Rationale -- The Wider Context: Foundations for the Future

CLA Document

There is space here only to refer in passing to the many concerns that Foundations discusses in some detail, all of which have curricular implications. That document presents a strategic plan for Bucknell "to offer effective educational programs, meet its admissions goals, develop budgets that support its educational goals, and continue to succeed in resource development" and thereby to counter the persistent criticism of higher education for its "incoherent curricula, unjustifiably high costs, lack of accountability, and an excessive emphasis on research that causes teaching to be neglected."

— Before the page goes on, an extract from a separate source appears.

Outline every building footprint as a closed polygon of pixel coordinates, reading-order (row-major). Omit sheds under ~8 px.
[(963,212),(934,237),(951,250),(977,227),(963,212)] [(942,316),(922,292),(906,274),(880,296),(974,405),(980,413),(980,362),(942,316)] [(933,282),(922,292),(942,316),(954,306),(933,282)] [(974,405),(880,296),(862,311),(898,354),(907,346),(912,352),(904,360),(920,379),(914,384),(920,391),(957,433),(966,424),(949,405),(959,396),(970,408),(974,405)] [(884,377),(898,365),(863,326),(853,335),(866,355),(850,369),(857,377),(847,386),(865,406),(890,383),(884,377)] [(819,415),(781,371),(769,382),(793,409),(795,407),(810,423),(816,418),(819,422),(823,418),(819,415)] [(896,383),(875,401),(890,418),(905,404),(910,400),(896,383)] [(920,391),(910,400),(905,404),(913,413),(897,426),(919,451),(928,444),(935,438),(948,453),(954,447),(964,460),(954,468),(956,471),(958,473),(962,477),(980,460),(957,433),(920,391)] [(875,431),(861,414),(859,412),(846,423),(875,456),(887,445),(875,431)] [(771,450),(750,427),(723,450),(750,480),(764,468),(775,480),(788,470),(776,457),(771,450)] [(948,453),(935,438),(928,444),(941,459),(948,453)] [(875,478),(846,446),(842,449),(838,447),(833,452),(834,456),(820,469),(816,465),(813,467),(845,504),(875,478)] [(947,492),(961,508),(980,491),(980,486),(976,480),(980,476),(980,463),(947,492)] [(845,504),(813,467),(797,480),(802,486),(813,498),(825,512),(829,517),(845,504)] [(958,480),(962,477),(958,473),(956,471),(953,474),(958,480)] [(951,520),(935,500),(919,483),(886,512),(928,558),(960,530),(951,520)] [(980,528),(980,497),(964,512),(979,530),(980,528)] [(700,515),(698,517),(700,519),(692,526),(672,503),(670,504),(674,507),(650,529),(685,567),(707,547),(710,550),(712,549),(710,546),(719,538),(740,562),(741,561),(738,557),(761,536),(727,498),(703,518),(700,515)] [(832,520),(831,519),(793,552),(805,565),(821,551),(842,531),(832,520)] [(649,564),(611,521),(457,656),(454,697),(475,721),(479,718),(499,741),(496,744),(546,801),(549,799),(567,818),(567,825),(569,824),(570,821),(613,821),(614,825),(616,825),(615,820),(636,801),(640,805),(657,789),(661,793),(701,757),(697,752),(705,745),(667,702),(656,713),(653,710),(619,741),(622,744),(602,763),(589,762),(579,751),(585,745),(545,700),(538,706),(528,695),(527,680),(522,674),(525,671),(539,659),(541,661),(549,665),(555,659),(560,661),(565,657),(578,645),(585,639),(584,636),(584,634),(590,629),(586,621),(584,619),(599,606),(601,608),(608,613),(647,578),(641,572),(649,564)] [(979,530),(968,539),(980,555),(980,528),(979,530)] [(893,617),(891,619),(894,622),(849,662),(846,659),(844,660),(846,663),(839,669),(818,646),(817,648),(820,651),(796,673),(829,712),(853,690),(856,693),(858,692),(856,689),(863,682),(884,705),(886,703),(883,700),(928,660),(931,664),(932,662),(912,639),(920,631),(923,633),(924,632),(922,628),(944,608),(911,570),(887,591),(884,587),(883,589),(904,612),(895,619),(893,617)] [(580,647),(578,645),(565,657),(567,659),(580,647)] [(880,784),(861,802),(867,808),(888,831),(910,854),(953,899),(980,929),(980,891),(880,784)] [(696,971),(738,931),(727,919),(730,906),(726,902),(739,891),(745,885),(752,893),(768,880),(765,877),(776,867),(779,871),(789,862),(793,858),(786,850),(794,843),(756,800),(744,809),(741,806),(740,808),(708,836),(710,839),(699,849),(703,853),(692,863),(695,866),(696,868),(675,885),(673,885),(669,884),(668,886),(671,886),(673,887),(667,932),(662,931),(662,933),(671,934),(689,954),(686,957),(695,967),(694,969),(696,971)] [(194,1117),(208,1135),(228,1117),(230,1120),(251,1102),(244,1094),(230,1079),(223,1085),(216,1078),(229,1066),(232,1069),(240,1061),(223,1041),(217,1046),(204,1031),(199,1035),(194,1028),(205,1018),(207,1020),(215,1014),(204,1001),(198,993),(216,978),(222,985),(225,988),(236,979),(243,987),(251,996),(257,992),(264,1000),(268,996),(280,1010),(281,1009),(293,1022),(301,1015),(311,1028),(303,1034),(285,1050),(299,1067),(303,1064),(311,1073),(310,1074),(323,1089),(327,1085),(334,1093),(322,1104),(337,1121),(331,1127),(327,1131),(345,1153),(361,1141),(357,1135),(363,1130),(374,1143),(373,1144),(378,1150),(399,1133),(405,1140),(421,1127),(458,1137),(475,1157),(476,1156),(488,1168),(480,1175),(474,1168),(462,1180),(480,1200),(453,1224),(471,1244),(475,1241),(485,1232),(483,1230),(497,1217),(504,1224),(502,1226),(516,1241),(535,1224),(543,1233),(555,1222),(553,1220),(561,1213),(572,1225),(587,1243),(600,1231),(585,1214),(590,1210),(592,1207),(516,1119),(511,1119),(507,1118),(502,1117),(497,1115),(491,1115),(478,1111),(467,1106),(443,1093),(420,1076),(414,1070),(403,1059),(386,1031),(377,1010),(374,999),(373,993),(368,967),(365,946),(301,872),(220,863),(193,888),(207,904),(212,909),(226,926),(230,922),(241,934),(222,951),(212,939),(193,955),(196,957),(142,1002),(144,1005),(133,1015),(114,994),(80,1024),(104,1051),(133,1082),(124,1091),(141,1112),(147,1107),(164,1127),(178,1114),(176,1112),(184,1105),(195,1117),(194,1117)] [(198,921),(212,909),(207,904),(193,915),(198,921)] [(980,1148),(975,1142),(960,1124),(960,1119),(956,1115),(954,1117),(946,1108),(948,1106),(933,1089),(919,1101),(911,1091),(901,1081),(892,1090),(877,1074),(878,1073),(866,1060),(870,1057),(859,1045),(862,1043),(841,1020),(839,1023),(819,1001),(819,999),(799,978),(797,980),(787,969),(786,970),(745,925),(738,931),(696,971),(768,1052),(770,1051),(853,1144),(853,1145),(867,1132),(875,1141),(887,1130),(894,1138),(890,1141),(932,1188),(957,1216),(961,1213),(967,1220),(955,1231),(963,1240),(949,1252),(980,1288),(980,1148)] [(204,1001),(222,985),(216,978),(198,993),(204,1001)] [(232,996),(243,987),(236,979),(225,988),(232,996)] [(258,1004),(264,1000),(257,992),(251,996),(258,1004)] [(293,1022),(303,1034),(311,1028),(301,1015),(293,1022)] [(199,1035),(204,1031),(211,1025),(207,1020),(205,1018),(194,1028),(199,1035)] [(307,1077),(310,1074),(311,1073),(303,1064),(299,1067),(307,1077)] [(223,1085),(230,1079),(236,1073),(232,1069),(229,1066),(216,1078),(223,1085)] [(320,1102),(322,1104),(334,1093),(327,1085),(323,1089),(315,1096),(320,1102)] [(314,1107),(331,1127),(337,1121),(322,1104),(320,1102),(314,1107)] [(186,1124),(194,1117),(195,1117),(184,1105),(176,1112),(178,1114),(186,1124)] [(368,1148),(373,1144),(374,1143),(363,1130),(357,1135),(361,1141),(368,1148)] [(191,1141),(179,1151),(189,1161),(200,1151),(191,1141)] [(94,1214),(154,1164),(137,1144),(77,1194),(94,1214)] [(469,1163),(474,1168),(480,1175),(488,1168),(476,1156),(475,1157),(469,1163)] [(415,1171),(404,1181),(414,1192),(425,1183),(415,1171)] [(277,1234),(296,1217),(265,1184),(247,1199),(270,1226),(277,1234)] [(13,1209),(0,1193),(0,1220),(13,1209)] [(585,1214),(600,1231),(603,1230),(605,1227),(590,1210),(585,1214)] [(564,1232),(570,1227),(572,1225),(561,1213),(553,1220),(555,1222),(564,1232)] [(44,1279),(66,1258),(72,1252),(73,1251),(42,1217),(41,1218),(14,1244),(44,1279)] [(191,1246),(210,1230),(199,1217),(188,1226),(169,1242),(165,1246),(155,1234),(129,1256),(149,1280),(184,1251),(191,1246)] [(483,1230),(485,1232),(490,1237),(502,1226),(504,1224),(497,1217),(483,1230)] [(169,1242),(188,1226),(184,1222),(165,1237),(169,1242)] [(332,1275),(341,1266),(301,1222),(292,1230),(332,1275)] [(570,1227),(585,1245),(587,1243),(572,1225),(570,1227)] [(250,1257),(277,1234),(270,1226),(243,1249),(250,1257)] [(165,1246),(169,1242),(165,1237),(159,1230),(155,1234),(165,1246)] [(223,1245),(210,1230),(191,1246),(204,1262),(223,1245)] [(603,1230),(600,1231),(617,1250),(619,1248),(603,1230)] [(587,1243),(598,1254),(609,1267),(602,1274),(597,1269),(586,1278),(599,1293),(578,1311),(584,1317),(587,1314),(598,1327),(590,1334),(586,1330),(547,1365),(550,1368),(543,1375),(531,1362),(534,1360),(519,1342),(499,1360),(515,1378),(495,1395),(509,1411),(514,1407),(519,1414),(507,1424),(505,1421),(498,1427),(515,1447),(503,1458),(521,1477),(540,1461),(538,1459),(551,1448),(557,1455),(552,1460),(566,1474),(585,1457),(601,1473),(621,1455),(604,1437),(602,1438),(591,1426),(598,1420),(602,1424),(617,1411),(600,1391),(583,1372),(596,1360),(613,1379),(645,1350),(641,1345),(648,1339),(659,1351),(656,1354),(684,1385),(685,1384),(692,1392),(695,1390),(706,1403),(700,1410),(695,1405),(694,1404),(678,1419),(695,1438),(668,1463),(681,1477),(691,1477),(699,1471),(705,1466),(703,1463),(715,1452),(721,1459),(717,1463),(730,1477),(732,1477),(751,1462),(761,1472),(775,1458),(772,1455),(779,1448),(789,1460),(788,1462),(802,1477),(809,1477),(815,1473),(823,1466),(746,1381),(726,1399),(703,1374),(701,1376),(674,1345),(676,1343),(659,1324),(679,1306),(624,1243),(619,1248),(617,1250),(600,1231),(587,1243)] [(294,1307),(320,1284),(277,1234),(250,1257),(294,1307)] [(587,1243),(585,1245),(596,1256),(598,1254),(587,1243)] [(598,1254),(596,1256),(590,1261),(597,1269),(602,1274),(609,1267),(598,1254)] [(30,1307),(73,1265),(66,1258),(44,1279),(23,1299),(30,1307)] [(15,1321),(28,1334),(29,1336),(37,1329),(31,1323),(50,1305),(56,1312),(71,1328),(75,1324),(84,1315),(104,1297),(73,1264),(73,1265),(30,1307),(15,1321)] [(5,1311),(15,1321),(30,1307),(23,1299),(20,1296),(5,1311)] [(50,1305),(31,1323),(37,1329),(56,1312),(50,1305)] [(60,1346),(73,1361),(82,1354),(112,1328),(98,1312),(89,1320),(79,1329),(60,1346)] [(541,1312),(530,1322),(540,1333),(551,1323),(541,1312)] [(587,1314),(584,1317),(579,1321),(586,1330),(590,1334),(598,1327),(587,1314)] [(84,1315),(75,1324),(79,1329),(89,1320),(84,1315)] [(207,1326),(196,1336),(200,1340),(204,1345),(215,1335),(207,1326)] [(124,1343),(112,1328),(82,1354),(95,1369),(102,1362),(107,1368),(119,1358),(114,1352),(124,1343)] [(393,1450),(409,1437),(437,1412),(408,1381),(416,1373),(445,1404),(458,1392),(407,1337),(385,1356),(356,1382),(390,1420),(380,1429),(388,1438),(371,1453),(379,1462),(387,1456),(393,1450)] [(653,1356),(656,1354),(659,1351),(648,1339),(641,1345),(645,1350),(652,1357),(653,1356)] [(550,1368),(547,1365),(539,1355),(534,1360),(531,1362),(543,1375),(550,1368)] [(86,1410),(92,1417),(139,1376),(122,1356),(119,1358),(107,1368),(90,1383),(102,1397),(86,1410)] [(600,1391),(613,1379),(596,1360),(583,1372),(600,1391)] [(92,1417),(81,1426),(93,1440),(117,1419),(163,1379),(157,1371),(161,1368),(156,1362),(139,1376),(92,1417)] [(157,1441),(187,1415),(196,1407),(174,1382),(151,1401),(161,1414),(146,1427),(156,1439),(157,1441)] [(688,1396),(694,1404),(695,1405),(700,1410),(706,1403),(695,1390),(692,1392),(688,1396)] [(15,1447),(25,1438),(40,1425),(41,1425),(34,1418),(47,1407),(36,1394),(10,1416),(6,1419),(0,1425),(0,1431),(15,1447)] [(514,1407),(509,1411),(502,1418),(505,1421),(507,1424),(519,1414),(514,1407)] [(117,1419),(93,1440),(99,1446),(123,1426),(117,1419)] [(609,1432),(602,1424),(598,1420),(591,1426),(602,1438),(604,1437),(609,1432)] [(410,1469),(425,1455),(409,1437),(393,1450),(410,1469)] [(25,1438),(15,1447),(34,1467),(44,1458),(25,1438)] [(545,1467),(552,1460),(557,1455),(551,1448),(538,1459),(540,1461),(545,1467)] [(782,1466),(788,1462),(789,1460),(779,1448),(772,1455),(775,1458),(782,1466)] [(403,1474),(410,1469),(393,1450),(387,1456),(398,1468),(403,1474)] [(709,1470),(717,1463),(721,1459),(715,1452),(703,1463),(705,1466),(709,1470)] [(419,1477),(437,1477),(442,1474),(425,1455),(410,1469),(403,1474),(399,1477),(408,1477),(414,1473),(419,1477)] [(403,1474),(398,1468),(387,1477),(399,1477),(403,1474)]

Foundations proceeds to set out six "Common Learning Objectives" that represent "six distinctive elements in the mosaic that is a Bucknell education," noting that they will be construed in different ways by different faculty members and departments:

  • integrating compartmentalized disciplinary knowledge and multiple perspectives;

  • understanding our natural and fabricated worlds;

  • developing international and multicultural perspectives;

  • fostering creativity, personal reflectiveness, and moral discernment;

  • nurturing independent and collaborative learning;

  • creating a holistic, supportive community of mutual respect.

Foundations concludes its analysis by defining four Strategic Goals whose achievement would enable Bucknell to "attain a clearly distinctive educational image:"

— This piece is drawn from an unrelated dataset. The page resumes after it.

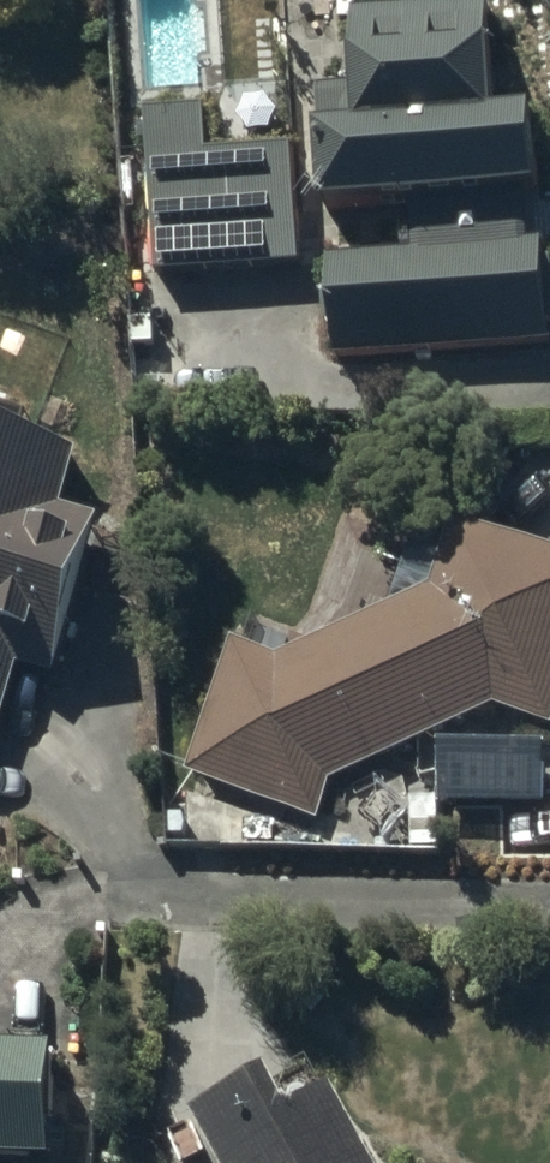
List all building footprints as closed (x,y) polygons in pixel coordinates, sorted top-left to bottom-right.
[(356,87),(318,88),(320,133),(323,206),(536,202),(536,121),(492,121),(493,0),(355,0),(356,87)] [(207,112),(148,114),(154,275),(301,266),(293,151),(208,154),(207,112)] [(421,227),(421,261),(333,262),(335,357),(547,353),(545,248),(527,249),(527,225),(421,227)] [(0,436),(0,730),(17,670),(53,680),(97,522),(65,513),(81,458),(0,436)] [(234,642),(186,776),(317,822),(331,786),(497,710),(549,728),(549,559),(456,520),(443,552),(416,541),(393,608),(285,656),(291,638),(260,626),(252,649),(234,642)] [(534,766),(461,765),(461,807),(533,808),(534,766)] [(51,1162),(54,1054),(0,1053),(0,1161),(51,1162)] [(198,1123),(219,1162),(372,1162),(335,1099),(293,1123),(270,1082),(198,1123)]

  • Bucknell should situate itself as an institution to provide for its students a balanced appreciation of scientific, technological, human, and social ways of knowing.

  • The six common learning objectives ... should be conceived as the special province of neither "general education" courses nor the major, but of both.

  • Undergraduate independent study should be extended as a special feature across the University.

  • Bucknell should seek to create a positive and synergistic community from the competitive and sometimes divisive tendencies of some aspects of our learning environment.

From this broad analysis, Foundations offers a set of recommendations of which the first, on the academic enterprise, includes a number of specific mandates that have a bearing on general education. We are to develop a common learning agenda with aims that include: enhancing the effectiveness of departments' and programs' courses for majors and non­majors and integrating them with broader learning goals; enhancing existing and supporting new programmatic initiatives that bridge disciplines; and seeking ways to educate students about racial and gender diversity and to make them tolerant of difference. The most specific aim is, in fact, to develop a general education program that will give special attention to the Common Learning Objectives.

The concerns described in the detailed analysis of these points in Foundations have guided our work in the past few months. We sense, too, that our work is but one part in a mosaic of efforts by many other individuals and groups whose continuing efforts to meet the most fundamental needs of students also are guided by Foundations and its Common Learning Objectives.